Jefferson County -- After an 18-month search for a new site, the county has begun constructing a $17.2-million high school, scheduled to open a year from now, to replace its current facility.
CNN founder and Atlanta Braves owner Ted Turner has declared permanent residence in Florida at his Avalon plantation.
Leon County -- Commissioners have dedicated $1.2 million annually in property tax funding for the county's primary healthcare program, which provides urgent-care facilities for poor and uninsured residents and healthcare in places other than emergency rooms. The program was created in January 2001, and an initial audit shows the program delivered a 6:1 return on investment through cost savings.

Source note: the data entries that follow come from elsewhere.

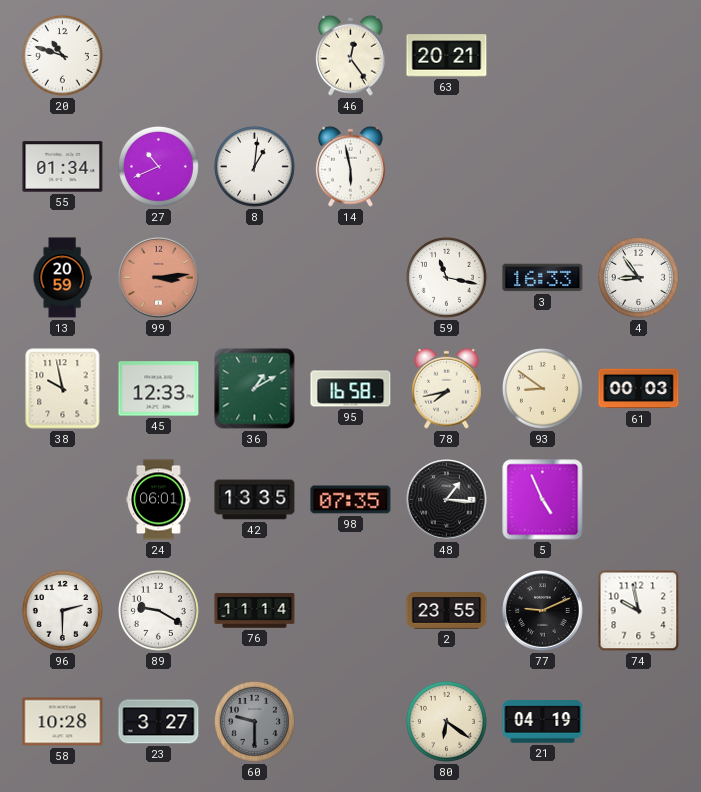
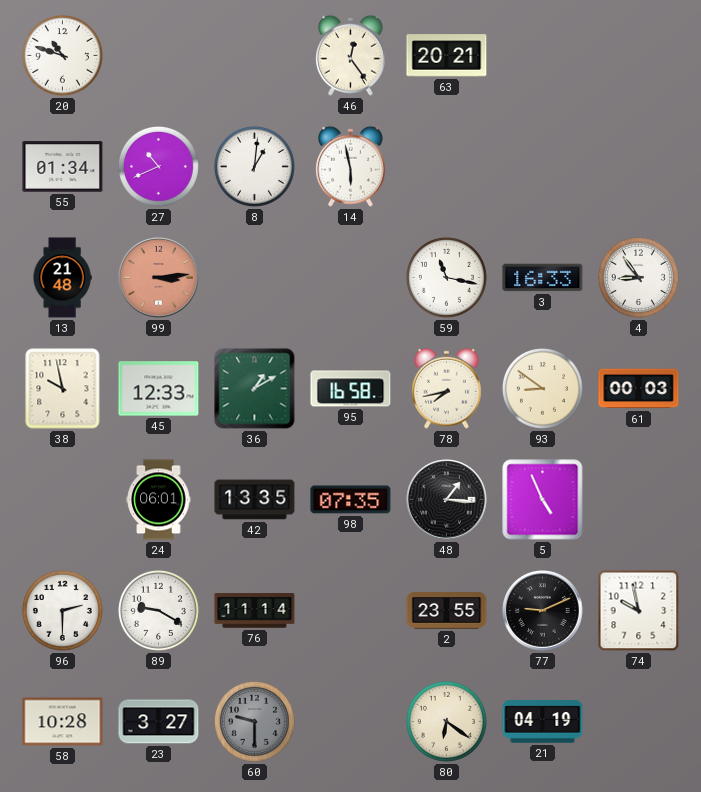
13: 20:59 -> 21:48
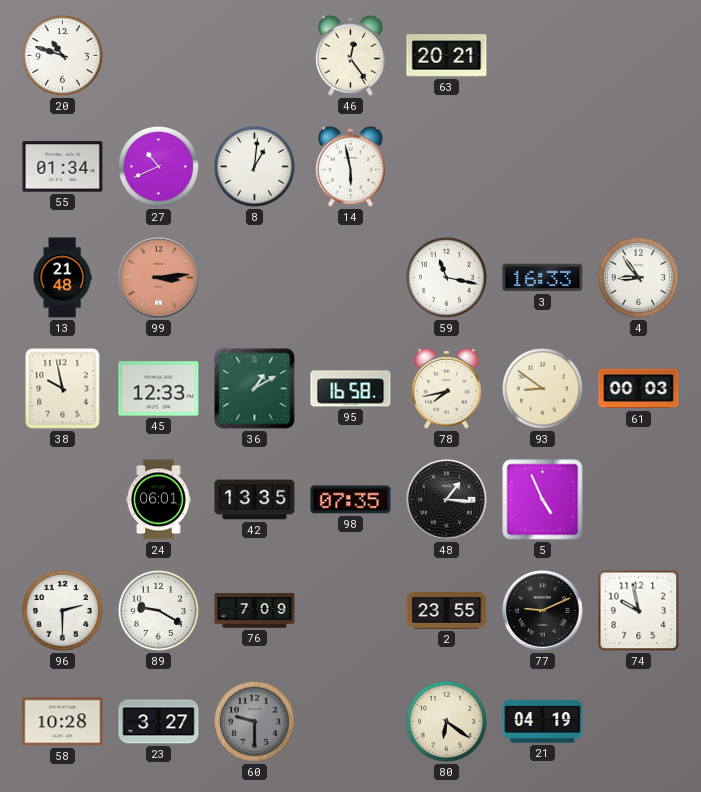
76: 11:14 -> 7:09
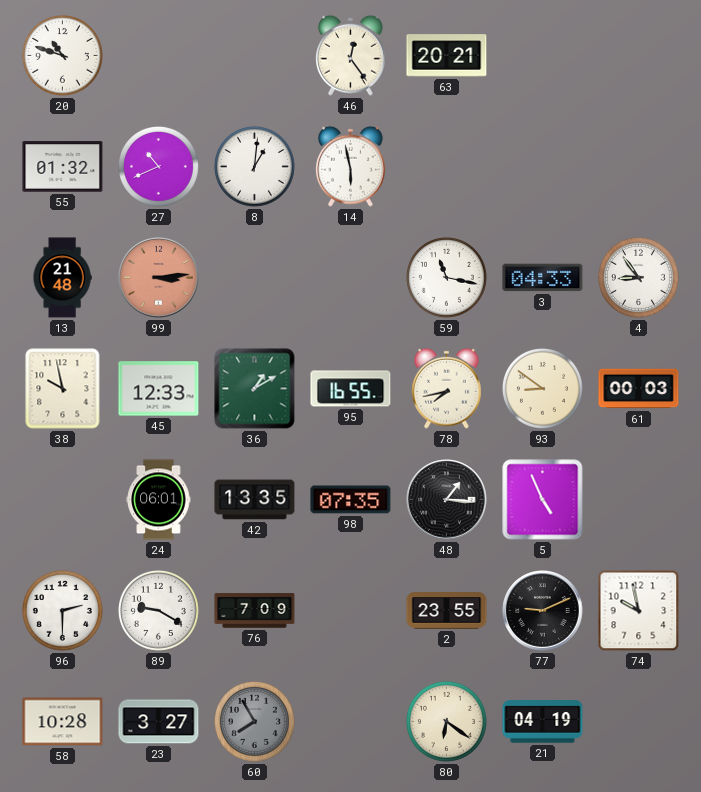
55: 01:34 -> 01:32
3: 16:33 -> 04:33
95: 16:58 -> 16:55
60: 9:30 -> 7:55
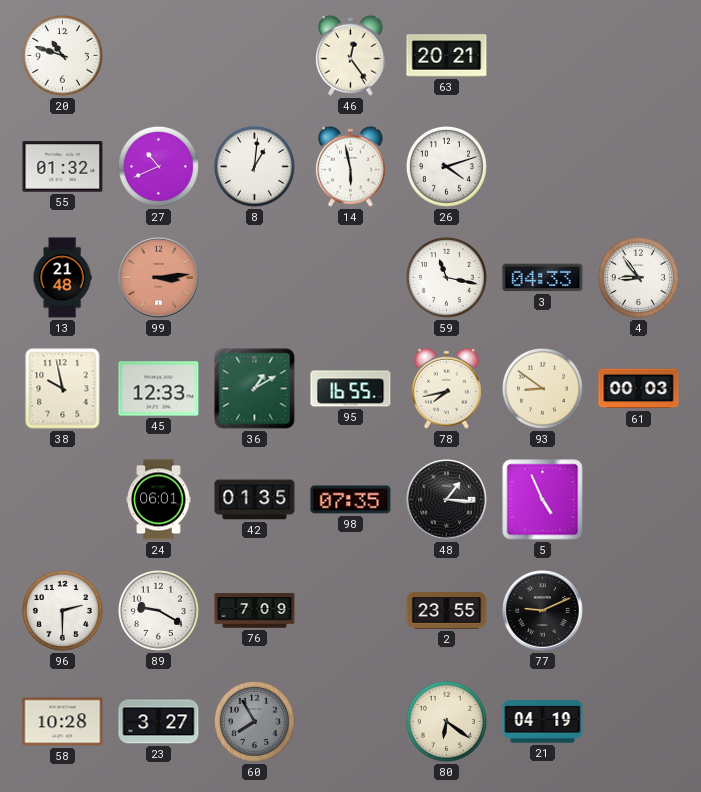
26: none -> 4:12
42: 13:35 -> 01:35
74: 9:58 -> none
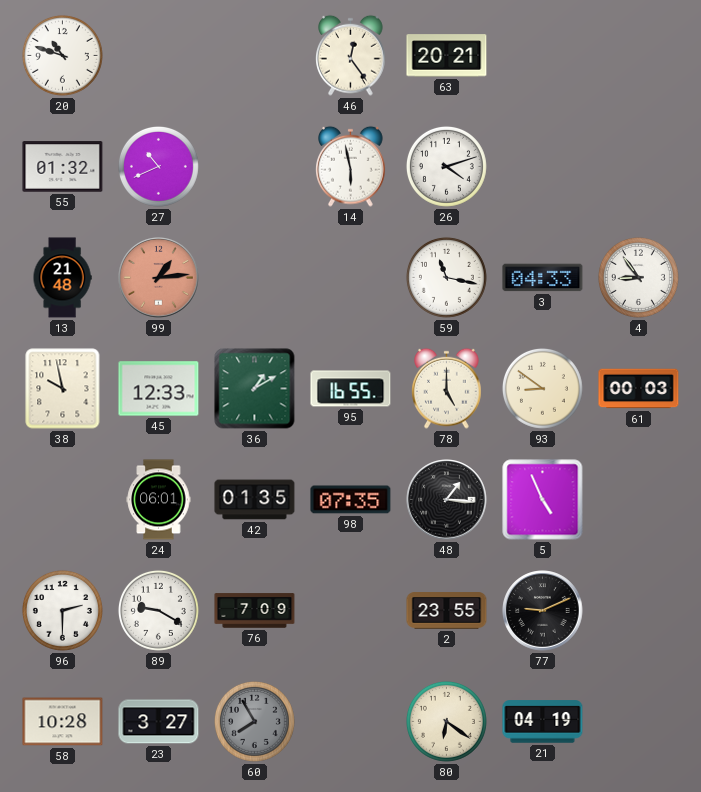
8: 1:01 -> none
99: 3:14 -> 1:14
78: 7:43 -> 5:00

Navarre Beach -- Florida's newest state park, the 130-acre, $6.5-million Navarre Beach State Park, is scheduled to open in the early fall despite budget restrictions that have postponed construction of fishing and leisure piers and a planned underwater marine sanctuary.
Niceville -- Just 3 years old, charter school Collegiate High School at Okaloosa-Walton Community College is the highest-scoring "A" high school in Florida based on FCAT scores.
Panama City -- The 43rd Fighter Squadron at Tyndall Air Force Base will begin receiving 17 F/A-22 Raptor aircraft this summer, prompting $36 million in facility construction for a program that will create about 200 military jobs with an estimated $8.9 million annual economic impact on Bay County.
Panama City Beach -- Resort Investments of Destin plans to build the Mandalay Beach Resort, a $50-million 140-unit condominium/hotel.
Tallahassee -- Fannie Mae has established the North Florida Partnership Office to implement a five-year, $10-billion investment plan to provide affordable housing to more than 100,000 families in 36 north Florida counties. The partnership is the company's third in Florida.
After years of legal battles, the Leon County Commission has approved court settlements with several homeowners associations that help protect the rural roads and lakes of the Bradfordville area from development.
A $1-million gift from the Wayne and Pat Hogan Family Foundation to the Florida State University College of Law will enable the college to increase from 30 to 60 the number of undergraduate students in its summer law program, which targets groups underrepresented in the legal community.
Florida State University will implement an across-the-board 8.5% tuition increase this fall, with an additional 2.5% increase on graduate, law and medical programs and 6.5% increase on out-of-state tuition.
Walton County -- Commissioners agreed to drop a lawsuit against Okaloosa County after the Okaloosa-Walton Transportation Planning Organization voted to make widening U.S. Highway 98 to six lanes a top priority, thus easing congestion at the county line and avoiding development caps along the highway.
PERRY -- Recruiting difficulties have inspired Doctors' Memorial Hospital to provide full Florida State University medical school scholarships, worth about $60,000 each, to three local students who promise to return to Perry to practice for at least four years. Hospital administrators estimate they spend $200,000 to $300,000 to recruit an outside physician to the rural area, and it has been 50 years since a local resident has become a doctor and returned to Perry to practice. Jackson Hospital in Marianna has provided a similar scholarship to one student.